Apparently, S.B. fell back to sleep. She awoke a couple of times and discovered that she was alone in the bedroom. However, one time when she awoke, "she looked up and there was somebody standing over the bed. . . . Then [she] felt . . . it felt like [her] belt buckle was being undone and [her] pants sliding down." Id. at 162. S.B. thought that she was dreaming until Highler climbed into bed with her, put his knees between her legs, and spread her legs apart. In response, S.B. "kept saying stop, stop, and he wouldn't stop." Id. at 163. Highler put all of his weight on S.B. and said, "you feel so good, you feel so good." Id. S.B. tried to move and push him off, but Highler "just put more weight on [her.]" Id. at 164. Highler placed his penis inside S.B.'s vagina and kept "pushing back and forth." Id. at 166. Highler also forced his tongue into S.B.'s mouth. When Highler finished having sexual intercourse with S.B., he removed his penis from her vagina and ejaculated onto her stomach. Highler then left the bedroom and S.B. started to cry.

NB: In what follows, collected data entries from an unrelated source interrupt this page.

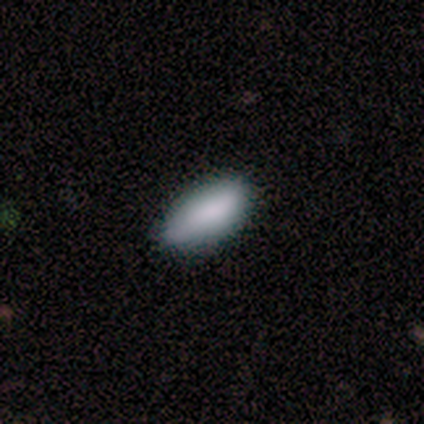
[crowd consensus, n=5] Volunteers were most divided on "merging": none: 60%, minor disturbance: 40%, major disturbance: 0%, merger: 0%. More confident: smooth or featured — smooth (100%); how rounded — in between (80%).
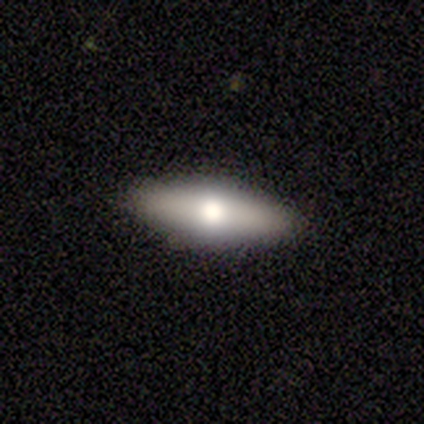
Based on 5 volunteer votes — A smooth galaxy with no disk features (40%, tied with featured or disk) that is in between round and cigar-shaped (50%, tied with cigar-shaped).

Vote fractions:
- Smooth or featured? smooth: 40% (tied) / featured or disk: 40% (tied) / star or artifact: 20%
- How rounded? in between: 50% (tied) / cigar-shaped: 50% (tied) / round: 0%
- Merging? none: 75% / minor disturbance: 25% / major disturbance: 0% / merger: 0%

In a videotaped interview, Merrill testified that, before S.B. became ill, she was "pretty well gone," i.e., "extremely intoxicated." State's Ex. 12. Indeed, Merrill, Highler, and some other individuals had to physically help S.B. to the bathroom, where she vomited. Subsequently, Merrill had to carry S.B. to the bedroom and put her into bed. Merrill also testified that, while S.B. was sleeping, Highler asked Merrill, i.e., S.B.'s date, if Highler and "Nacho"—the host of the party—could have sex with S.B. Merrill responded that, because of S.B.'s intoxicated condition, having sex with her would be against the law. Nacho retorted that he and Highler could slit Merrill's throat. Highler gave Merrill three options: (1) join them in having sexual intercourse with S.B.; (2) leave; or (3) fight. Merrill left, called S.B.'s father for help, and waited approximately ten minutes for her father's friend, Jason Shanyfelt ("Shanyfelt"), to arrive. Once help arrived and Merrill reentered the apartment, he saw Highler smoking a cigarette and noticed that S.B. was very upset. Highler spontaneously exclaimed that he had not done anything to S.B.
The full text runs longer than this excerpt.